Each line of the entries below that holds "wrist" is needed, copied in full.

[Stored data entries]

————

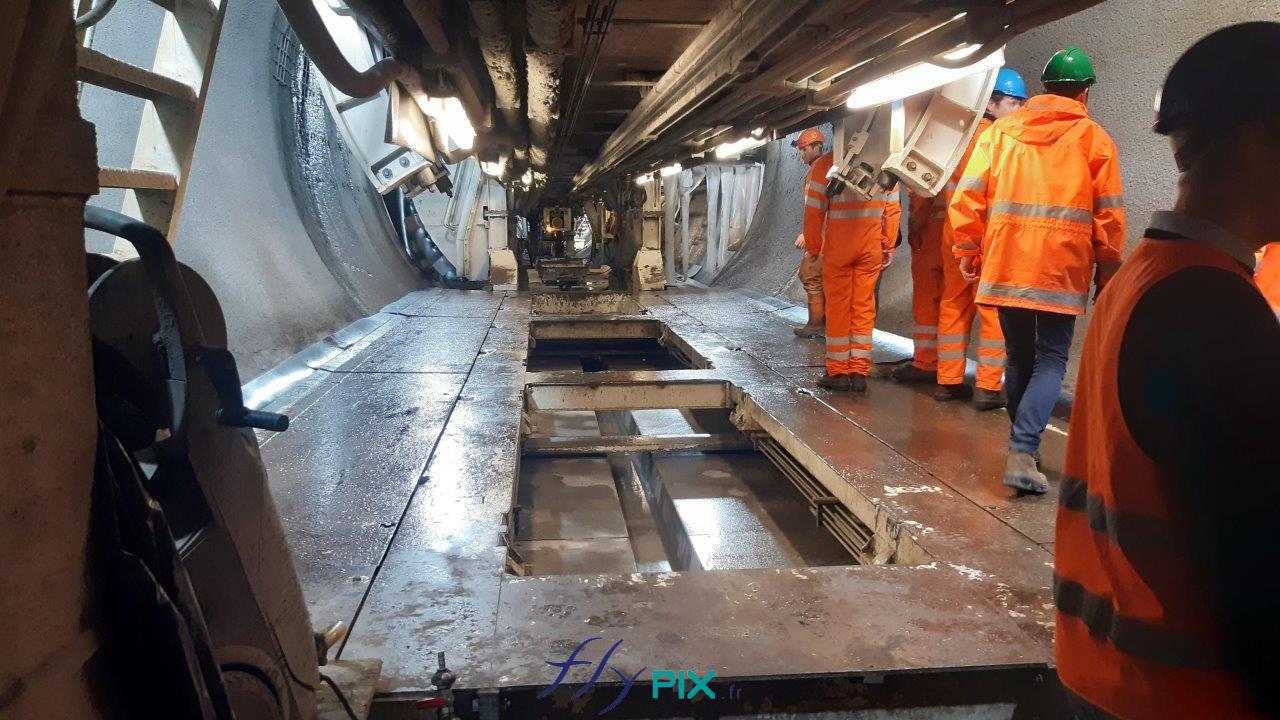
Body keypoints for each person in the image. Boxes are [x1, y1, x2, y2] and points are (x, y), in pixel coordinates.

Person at [1054, 23, 1280, 720]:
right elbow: (1257, 574)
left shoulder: (1145, 275)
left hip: (1103, 680)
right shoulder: (1213, 307)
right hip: (1182, 699)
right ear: (1255, 145)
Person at [949, 47, 1125, 492]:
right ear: (1084, 92)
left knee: (1019, 357)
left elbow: (967, 197)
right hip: (1060, 270)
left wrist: (968, 250)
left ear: (1043, 89)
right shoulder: (1094, 139)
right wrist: (1107, 269)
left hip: (1006, 263)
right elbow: (1109, 215)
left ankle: (1022, 445)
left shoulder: (1000, 134)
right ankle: (1024, 451)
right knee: (1050, 359)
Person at [894, 68, 1027, 415]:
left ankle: (949, 380)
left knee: (953, 303)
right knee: (994, 311)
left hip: (954, 235)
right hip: (990, 236)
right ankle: (987, 386)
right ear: (993, 103)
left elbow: (928, 187)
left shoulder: (957, 138)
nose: (1018, 110)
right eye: (1014, 103)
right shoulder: (1004, 142)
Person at [801, 129, 900, 391]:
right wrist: (888, 244)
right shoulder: (885, 165)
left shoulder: (825, 164)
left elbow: (813, 211)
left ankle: (838, 373)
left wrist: (813, 245)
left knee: (839, 307)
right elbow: (892, 208)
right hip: (870, 247)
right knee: (863, 307)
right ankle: (859, 372)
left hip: (839, 248)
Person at [792, 128, 828, 338]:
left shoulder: (819, 169)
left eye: (804, 149)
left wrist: (808, 234)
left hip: (822, 234)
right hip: (828, 232)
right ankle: (825, 324)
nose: (801, 154)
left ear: (816, 148)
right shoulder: (823, 167)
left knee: (810, 274)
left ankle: (817, 324)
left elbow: (817, 208)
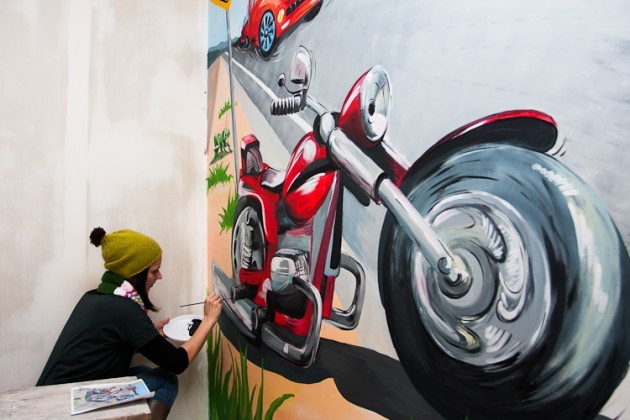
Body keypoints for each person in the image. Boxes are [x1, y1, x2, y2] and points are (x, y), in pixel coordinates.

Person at [37, 227, 222, 420]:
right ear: (136, 274)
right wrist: (208, 320)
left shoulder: (96, 297)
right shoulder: (124, 309)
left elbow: (102, 349)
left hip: (56, 393)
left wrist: (148, 336)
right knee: (167, 380)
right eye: (154, 271)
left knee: (144, 372)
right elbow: (177, 362)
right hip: (71, 402)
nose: (159, 276)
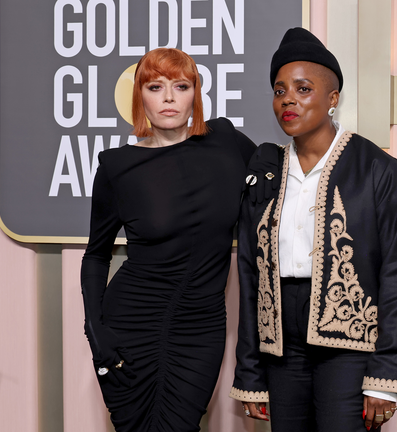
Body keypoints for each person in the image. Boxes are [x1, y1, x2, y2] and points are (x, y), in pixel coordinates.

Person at [229, 28, 397, 431]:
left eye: (303, 88)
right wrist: (250, 372)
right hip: (281, 346)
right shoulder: (265, 172)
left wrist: (385, 376)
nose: (288, 101)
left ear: (333, 99)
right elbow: (249, 272)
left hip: (349, 345)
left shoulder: (376, 169)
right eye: (280, 91)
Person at [80, 48, 257, 432]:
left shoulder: (227, 142)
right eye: (155, 86)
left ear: (196, 93)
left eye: (181, 85)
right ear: (140, 96)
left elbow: (279, 183)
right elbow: (96, 256)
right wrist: (96, 330)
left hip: (202, 329)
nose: (169, 97)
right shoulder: (117, 166)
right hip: (130, 326)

————

▶ REPLY TO THE TASK
left wrist: (968, 250)
right wrist: (1107, 269)
right wrist: (888, 244)
left wrist: (813, 245)
left wrist: (808, 234)
right wrist: (208, 320)
left wrist: (148, 336)
right wrist: (250, 372)
left wrist: (385, 376)
right wrist: (96, 330)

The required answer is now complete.